Они уже собирались разойтись да улечься почивать, но тут как раз вернулся слуга, Карл. Принес из замка разрисованный щит.

— А ну-ка, покажи-ка! Покажи! Поглядим, — бросив кости, сразу же заинтересовались рыцари.

— Я тут задержался… ждал, пока краска высохнет, — разворачивая рогожку, пояснил слуга. — Пришлось пирогов купить. На полпфеннига!

Датчанин ахнул:

— На полпфеннига пирогов?! Брюхо не лопнуло? Ой… а это еще что такое? Х-ха!

Глянув на щит, славный рыцарь Хайнс схватился за живот и согнулся в приступе самого жуткого хохота. То же самое тут же случилось и с англичанином Монси. Теперь хохотали оба!

Подозревая неладное, шевалье де Сен-Клер глянул на шит… и схватил слугу за ухо:

— Это что такое? Это что такое, я тебя спрашиваю, чертов плут?

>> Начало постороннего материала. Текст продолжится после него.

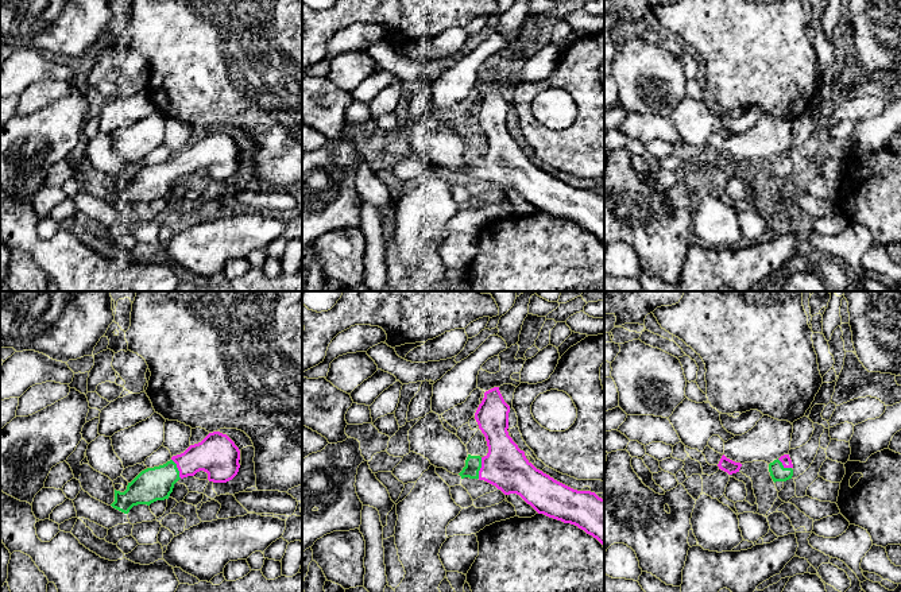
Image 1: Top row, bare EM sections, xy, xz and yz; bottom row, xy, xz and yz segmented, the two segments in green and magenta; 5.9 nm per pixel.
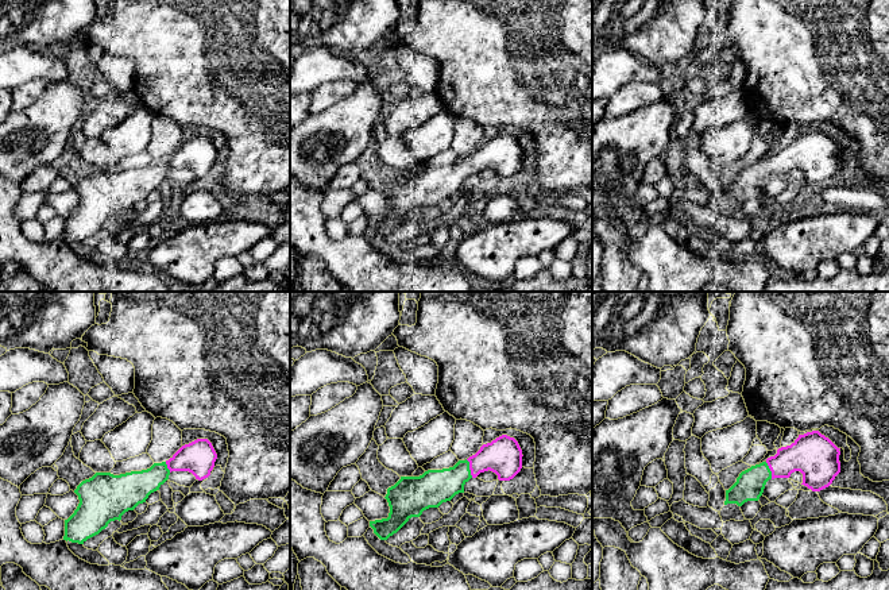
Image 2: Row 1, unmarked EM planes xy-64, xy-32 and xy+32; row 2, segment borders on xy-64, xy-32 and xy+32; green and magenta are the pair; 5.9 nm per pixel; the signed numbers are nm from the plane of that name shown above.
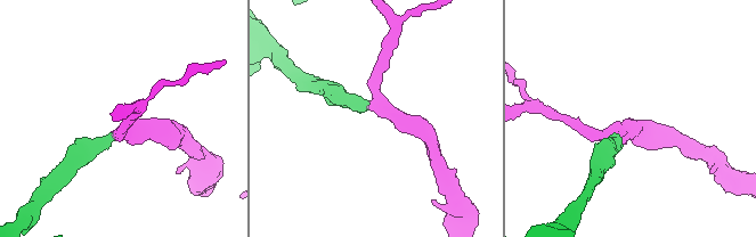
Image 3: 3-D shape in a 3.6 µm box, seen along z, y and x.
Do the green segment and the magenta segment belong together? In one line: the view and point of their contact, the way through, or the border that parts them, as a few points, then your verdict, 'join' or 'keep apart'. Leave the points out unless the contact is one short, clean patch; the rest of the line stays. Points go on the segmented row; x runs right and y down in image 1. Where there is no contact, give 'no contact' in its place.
meets green in xz at (479, 468); runs through xz (474, 463), (479, 468), (506, 467); join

— Ну… вы же сами сказали, господин… уй… — кривясь от боли, мальчишка попытался вывернуться, да не тут-то было!

— Я попросил тебя запомнить, что сказать художнику, — закипая, зловеще промолвил Анри. — Ты, верно, забыл? А ну-ка, повтори!

— Ничего я не забыл, — Карл обиженно сверкнул глазами. — Так и сказал, как вы, господин, просили. Передал слово в слово, в точности. Все поле щита разделить на четыре части. В двух изобразить ваш родовой герб — серебряная голова на лазоревом поле, и в двух — герб Нормандии, на червленом поле два золотых льва.

— Это, по-твоему, львы, прохвост?! Это какие-то облезлые кошки! А голова? Почему она белая?

— Ну, наверное, серебряной краски не было. Вы ведь сами просили быстрей.

— А что же этот художник? Он что же, не знает, что нельзя накладывать финифть на финифть, а металл на металл? Серебро — металл, а белое — это финифть. И лазоревое поле — финифть тоже. О, Пресвятая Дева, о святой Денн! Да видели ли вы когда-нибудь столь безмозглого дурня? Вот тебе, вот, получай!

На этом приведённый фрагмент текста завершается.